§ **Instructions for the task**
Word for word, set down every line of the entries below from the line with "Add Back HistoryHooks" to the line with "Mixins Containing Non-Int", including both, and no other line.

[Stored items]
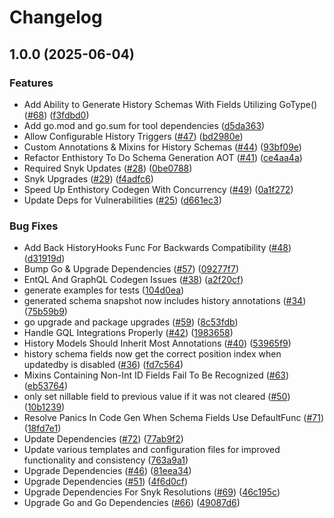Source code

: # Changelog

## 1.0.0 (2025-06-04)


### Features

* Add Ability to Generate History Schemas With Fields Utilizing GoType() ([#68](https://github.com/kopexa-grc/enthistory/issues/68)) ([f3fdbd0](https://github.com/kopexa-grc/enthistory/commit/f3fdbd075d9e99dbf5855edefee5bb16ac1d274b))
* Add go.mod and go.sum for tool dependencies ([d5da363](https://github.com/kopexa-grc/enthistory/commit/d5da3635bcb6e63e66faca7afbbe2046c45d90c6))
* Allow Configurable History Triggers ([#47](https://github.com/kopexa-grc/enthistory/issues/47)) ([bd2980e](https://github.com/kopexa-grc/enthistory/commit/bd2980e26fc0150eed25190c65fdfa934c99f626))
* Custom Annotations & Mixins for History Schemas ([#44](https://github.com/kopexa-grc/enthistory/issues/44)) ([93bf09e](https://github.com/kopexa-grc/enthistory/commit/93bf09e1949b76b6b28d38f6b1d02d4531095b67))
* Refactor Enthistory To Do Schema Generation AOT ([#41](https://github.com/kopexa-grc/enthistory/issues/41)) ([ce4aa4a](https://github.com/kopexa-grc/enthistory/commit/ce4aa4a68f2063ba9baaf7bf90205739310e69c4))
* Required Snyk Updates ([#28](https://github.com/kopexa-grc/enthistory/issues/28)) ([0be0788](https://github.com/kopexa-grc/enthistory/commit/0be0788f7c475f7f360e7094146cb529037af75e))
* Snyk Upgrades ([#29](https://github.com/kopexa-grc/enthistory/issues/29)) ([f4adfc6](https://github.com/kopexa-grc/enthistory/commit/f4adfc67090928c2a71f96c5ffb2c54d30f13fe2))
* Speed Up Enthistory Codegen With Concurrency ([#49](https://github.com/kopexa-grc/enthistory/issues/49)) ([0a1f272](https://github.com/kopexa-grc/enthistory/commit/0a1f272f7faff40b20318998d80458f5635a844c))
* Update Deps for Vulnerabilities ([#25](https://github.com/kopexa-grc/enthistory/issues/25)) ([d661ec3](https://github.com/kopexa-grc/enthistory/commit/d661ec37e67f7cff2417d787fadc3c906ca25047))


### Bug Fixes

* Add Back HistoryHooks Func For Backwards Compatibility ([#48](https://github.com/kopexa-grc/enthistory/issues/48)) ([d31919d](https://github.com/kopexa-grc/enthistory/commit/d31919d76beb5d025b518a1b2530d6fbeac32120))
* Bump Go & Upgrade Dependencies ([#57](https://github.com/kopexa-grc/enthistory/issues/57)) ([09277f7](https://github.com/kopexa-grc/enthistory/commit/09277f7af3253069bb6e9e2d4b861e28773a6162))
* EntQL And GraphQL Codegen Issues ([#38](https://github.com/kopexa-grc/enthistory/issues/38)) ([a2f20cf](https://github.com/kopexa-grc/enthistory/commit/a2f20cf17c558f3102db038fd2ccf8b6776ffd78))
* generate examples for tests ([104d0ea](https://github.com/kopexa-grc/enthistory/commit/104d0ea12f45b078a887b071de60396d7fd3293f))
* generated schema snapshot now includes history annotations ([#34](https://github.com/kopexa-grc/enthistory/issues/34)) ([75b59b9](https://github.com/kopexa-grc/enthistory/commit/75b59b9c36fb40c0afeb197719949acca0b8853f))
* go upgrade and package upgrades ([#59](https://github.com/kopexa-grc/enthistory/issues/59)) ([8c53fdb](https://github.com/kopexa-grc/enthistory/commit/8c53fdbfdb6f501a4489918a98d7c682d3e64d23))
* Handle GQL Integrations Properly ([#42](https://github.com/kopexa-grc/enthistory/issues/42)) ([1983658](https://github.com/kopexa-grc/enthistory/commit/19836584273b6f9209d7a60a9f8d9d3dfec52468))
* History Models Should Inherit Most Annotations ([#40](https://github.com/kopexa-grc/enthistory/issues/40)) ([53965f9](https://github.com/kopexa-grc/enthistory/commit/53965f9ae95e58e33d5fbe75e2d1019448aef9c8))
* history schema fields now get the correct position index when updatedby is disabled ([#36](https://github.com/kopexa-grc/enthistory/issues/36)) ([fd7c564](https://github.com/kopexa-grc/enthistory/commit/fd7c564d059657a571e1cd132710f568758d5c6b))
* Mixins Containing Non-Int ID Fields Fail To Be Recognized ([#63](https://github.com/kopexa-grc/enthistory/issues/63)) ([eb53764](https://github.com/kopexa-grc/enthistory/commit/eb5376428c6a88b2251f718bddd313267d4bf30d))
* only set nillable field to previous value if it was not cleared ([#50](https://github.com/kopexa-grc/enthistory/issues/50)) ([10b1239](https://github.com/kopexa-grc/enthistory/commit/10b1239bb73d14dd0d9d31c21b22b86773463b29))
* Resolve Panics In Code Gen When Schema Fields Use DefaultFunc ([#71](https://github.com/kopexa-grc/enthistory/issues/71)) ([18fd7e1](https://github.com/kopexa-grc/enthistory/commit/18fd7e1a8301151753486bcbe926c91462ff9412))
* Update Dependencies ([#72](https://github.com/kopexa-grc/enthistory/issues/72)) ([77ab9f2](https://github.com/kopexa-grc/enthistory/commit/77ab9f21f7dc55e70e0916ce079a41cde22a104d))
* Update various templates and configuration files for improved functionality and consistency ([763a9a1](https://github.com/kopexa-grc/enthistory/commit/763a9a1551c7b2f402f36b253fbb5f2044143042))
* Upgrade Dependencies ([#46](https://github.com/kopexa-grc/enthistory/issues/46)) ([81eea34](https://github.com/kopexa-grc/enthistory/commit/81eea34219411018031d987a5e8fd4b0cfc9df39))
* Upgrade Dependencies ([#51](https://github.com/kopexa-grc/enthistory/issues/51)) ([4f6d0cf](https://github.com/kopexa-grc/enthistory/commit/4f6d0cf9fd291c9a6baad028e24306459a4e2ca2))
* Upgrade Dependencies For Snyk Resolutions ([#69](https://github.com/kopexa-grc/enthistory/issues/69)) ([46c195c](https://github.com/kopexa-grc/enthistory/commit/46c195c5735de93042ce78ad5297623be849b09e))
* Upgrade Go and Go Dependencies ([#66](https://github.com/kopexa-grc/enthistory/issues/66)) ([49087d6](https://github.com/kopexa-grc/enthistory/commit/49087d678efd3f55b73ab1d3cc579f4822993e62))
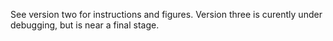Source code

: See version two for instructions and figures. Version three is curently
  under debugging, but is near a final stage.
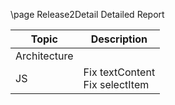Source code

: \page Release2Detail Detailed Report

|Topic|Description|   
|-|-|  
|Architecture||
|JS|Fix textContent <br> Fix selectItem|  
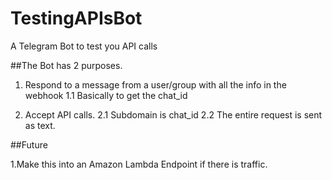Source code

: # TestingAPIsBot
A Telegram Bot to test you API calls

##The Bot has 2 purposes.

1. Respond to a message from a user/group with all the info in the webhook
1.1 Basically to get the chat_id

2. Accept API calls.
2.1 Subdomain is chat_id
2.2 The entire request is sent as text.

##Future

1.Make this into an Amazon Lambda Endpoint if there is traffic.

==

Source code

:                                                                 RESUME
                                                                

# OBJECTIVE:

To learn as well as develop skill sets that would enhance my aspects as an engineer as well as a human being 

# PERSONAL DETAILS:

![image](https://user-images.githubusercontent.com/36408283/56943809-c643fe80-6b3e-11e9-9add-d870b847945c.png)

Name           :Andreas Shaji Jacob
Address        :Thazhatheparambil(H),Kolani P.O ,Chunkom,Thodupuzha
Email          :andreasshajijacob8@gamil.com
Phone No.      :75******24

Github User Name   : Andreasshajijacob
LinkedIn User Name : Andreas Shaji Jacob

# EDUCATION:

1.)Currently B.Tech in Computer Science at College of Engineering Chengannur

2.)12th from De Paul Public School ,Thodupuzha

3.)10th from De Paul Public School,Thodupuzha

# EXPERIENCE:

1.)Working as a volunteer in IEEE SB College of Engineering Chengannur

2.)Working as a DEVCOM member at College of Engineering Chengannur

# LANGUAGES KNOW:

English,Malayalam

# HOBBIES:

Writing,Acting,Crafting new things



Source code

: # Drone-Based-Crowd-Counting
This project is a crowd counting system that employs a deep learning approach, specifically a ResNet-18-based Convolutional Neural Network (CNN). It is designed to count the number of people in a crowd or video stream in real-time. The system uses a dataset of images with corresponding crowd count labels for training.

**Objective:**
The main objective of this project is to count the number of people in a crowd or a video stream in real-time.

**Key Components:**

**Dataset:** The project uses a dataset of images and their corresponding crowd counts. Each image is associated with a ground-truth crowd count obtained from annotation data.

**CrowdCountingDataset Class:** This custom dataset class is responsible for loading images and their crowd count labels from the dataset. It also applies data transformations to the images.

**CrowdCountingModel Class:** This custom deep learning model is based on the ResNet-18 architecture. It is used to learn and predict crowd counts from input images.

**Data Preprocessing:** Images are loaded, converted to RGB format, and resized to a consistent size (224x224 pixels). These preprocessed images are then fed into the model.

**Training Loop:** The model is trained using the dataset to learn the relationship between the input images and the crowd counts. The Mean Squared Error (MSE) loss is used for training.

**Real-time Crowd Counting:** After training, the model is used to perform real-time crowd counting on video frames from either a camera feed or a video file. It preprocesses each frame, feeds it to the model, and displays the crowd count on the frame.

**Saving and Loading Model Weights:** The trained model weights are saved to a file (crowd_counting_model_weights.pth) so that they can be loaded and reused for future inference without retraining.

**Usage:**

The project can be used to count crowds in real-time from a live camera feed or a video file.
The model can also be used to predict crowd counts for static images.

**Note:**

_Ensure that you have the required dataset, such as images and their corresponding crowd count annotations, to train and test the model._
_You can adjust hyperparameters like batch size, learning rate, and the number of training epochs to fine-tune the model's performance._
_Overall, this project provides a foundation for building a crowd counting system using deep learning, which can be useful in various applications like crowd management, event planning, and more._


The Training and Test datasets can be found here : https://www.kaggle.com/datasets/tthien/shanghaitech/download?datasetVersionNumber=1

==

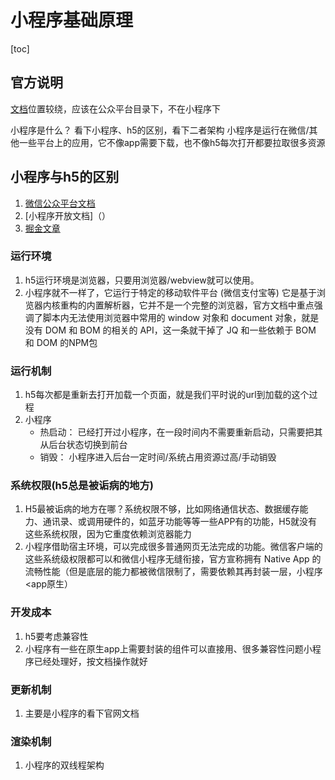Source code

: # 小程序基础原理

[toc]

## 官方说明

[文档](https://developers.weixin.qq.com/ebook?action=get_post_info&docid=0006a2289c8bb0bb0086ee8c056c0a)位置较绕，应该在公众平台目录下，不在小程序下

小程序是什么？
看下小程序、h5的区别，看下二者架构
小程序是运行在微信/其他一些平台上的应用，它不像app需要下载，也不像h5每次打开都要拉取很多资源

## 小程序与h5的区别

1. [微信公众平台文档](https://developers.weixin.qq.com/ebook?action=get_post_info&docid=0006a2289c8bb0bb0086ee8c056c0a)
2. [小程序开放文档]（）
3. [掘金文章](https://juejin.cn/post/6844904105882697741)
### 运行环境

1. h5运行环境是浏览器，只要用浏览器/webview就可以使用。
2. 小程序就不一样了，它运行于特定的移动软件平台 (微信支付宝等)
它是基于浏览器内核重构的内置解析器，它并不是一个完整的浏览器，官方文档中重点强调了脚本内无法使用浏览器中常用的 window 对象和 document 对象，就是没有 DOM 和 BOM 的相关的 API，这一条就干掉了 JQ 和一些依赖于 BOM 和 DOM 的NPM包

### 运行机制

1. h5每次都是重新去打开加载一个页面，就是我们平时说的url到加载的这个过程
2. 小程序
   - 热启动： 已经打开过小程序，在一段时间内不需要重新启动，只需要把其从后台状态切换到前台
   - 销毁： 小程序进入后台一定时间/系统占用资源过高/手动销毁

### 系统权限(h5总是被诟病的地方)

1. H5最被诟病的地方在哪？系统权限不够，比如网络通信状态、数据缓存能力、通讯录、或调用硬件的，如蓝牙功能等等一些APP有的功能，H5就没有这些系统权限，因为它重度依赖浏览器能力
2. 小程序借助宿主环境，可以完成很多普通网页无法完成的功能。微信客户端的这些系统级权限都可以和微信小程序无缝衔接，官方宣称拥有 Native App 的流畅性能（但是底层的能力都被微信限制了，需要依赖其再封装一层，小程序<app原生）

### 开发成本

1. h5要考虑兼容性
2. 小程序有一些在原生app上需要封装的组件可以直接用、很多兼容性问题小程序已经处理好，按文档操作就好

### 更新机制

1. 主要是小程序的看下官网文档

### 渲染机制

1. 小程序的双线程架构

§ **Task answer**
* Add Back HistoryHooks Func For Backwards Compatibility ([#48](https://github.com/kopexa-grc/enthistory/issues/48)) ([d31919d](https://github.com/kopexa-grc/enthistory/commit/d31919d76beb5d025b518a1b2530d6fbeac32120))
* Bump Go & Upgrade Dependencies ([#57](https://github.com/kopexa-grc/enthistory/issues/57)) ([09277f7](https://github.com/kopexa-grc/enthistory/commit/09277f7af3253069bb6e9e2d4b861e28773a6162))
* EntQL And GraphQL Codegen Issues ([#38](https://github.com/kopexa-grc/enthistory/issues/38)) ([a2f20cf](https://github.com/kopexa-grc/enthistory/commit/a2f20cf17c558f3102db038fd2ccf8b6776ffd78))
* generate examples for tests ([104d0ea](https://github.com/kopexa-grc/enthistory/commit/104d0ea12f45b078a887b071de60396d7fd3293f))
* generated schema snapshot now includes history annotations ([#34](https://github.com/kopexa-grc/enthistory/issues/34)) ([75b59b9](https://github.com/kopexa-grc/enthistory/commit/75b59b9c36fb40c0afeb197719949acca0b8853f))
* go upgrade and package upgrades ([#59](https://github.com/kopexa-grc/enthistory/issues/59)) ([8c53fdb](https://github.com/kopexa-grc/enthistory/commit/8c53fdbfdb6f501a4489918a98d7c682d3e64d23))
* Handle GQL Integrations Properly ([#42](https://github.com/kopexa-grc/enthistory/issues/42)) ([1983658](https://github.com/kopexa-grc/enthistory/commit/19836584273b6f9209d7a60a9f8d9d3dfec52468))
* History Models Should Inherit Most Annotations ([#40](https://github.com/kopexa-grc/enthistory/issues/40)) ([53965f9](https://github.com/kopexa-grc/enthistory/commit/53965f9ae95e58e33d5fbe75e2d1019448aef9c8))
* history schema fields now get the correct position index when updatedby is disabled ([#36](https://github.com/kopexa-grc/enthistory/issues/36)) ([fd7c564](https://github.com/kopexa-grc/enthistory/commit/fd7c564d059657a571e1cd132710f568758d5c6b))
* Mixins Containing Non-Int ID Fields Fail To Be Recognized ([#63](https://github.com/kopexa-grc/enthistory/issues/63)) ([eb53764](https://github.com/kopexa-grc/enthistory/commit/eb5376428c6a88b2251f718bddd313267d4bf30d))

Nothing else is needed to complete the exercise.